# Nubian triplets 3-16



## OutdoorDreamer (Mar 29, 2012)

Our first goat birth. It went very well, and Mist is a great mom.
Two does and one buck! She did great!

The Doe's Secret Code of Honor is so true. She waited until a thunderstorm came through to have the babies! The sire's name is Storm Chaser. haha










Buck kid










Doe kid 1










Doe kid 2


----------



## Frosty1 (Jul 12, 2011)

Very very cute!!! Congrats!! Are you keeping them?


----------



## KW Farms (Jun 21, 2008)

Aw they are too cute! Congratulations!


----------



## OutdoorDreamer (Mar 29, 2012)

I wish I could, but need to sell them once weaned to keep my feed bill down. Although the doeling with the white tail tip is so tempting to keep


----------



## r_whiting (Mar 31, 2013)

Congrats on the triplets! I am still interested in buying a couple. What is the one with the black stripe?


----------



## OutdoorDreamer (Mar 29, 2012)

r_whiting said:


> Congrats on the triplets! I am still interested in buying a couple. What is the one with the black stripe?

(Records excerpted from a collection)

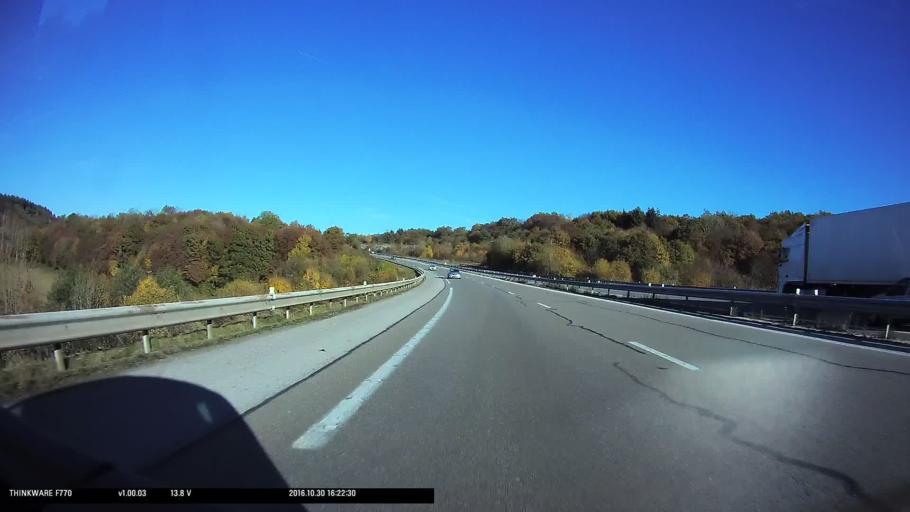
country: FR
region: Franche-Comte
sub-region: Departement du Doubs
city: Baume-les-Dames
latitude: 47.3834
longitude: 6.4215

--

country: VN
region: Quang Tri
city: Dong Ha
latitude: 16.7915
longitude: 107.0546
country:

● PROBLEMS
1. Answer these from the goat-birth thread:
(a) What is the sire's name?
(b) How many does and how many bucks were born?
(c) What reason does OutdoorDreamer give for selling the kids once weaned?
2. Write the next part of the goat-birth thread, starting right after the quoted question from r_whiting.

● RESPONSES IN ORDER
1.
(a) Storm Chaser
(b) Two does and one buck
(c) To keep the feed bill down

2.
Thanks, that one with the black stripe down his back is the buck  I love his coloring.


----------



## EmmaDipstik (Sep 22, 2011)

What cuties!  I'm glad they're doing well!


----------



## SpruceCreek (Mar 27, 2013)

So very adorable! Love the ears. :fireworks: Congratulations


----------



## FunnyNudders (Apr 16, 2013)

Awww simply beautiful, congrats!


----------



## OutdoorDreamer (Mar 29, 2012)

Thanks everyone. I love them so much. Baby goats are so addicting, I love sitting with them and watching/socializing with them. They are already very used to people


----------



## cbairrogers (Feb 23, 2013)

Congrats on the Trips! They're beautiful!


----------



## nubians2 (Feb 20, 2011)

Congrats! Very cute!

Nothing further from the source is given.